About Cedar Realty Trust
Cedar Realty Trust, Inc., a wholly-owned subsidiary of Wheeler Real Estate Investment Trust, Inc., is a Maryland corporation (taxed as a real estate investment trust) that focuses on owning and operating income producing retail properties with a primary focus on grocery-anchored shopping centers in the Northeast. Cedar's portfolio comprises 15 properties, with approximately 2.3 million square feet of gross leasable area.

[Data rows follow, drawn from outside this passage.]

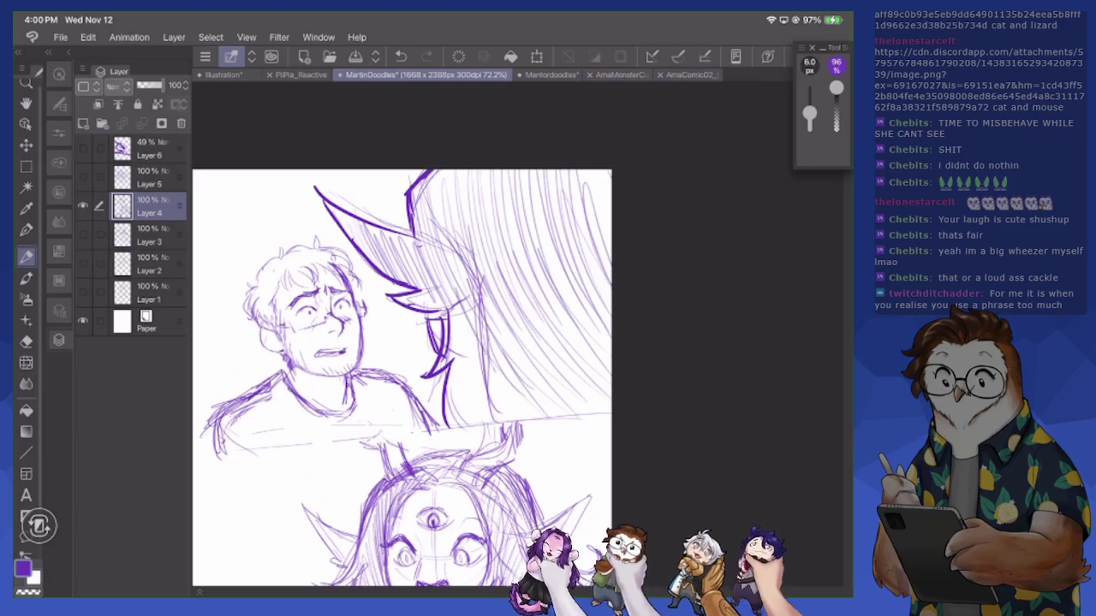
{"action": "left_click_drag", "start_coordinate": [530, 296], "coordinate": [454, 424]}
{"action": "left_click_drag", "start_coordinate": [489, 325], "coordinate": [452, 430]}
{"action": "left_click_drag", "start_coordinate": [485, 349], "coordinate": [459, 404]}
{"action": "left_click_drag", "start_coordinate": [462, 225], "coordinate": [484, 363]}
{"action": "left_click_drag", "start_coordinate": [478, 303], "coordinate": [492, 419]}
{"action": "mouse_move", "coordinate": [609, 171]}
{"action": "left_mouse_down"}
{"action": "mouse_move", "coordinate": [594, 211]}
{"action": "mouse_move", "coordinate": [589, 199]}
{"action": "left_mouse_up"}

For additional financial and descriptive information on the Company, its operations and its portfolio, please refer to the Company's website at www.whlr.us.
Contact Information:
Cedar Realty Trust, Inc.
(757) 627-9088
Cautionary Statement Regarding Forward-Looking Statements
This press release contains forward-looking statements that are subject to risks, uncertainties and other factors which may cause the actual results, performance or achievements to be materially different from future results, performance or achievements expressed or implied by such forward-looking statements. Forward-looking statements, which are based on certain assumptions and describe the Company's future plans, strategies and expectations, are generally identifiable by use of the words "may", "will", "should", "estimates", "projects", "anticipates", "believes", "expects", "intends", "future", and words of similar import, or the negative thereof. These statements are not guarantees of future performance and are subject to risks, uncertainties and other factors, some of which are beyond the Company's control, are difficult to predict and could cause actual results to differ materially from those expressed or forecasted in the forward-looking statements.
Forward-looking statements that were true at the time made may ultimately prove to be incorrect or false. You are cautioned to not place undue reliance on forward-looking statements. The Company undertakes no obligation to update or revise forward-looking statements to reflect changed assumptions, the occurrence of unanticipated events or changes to future operating results.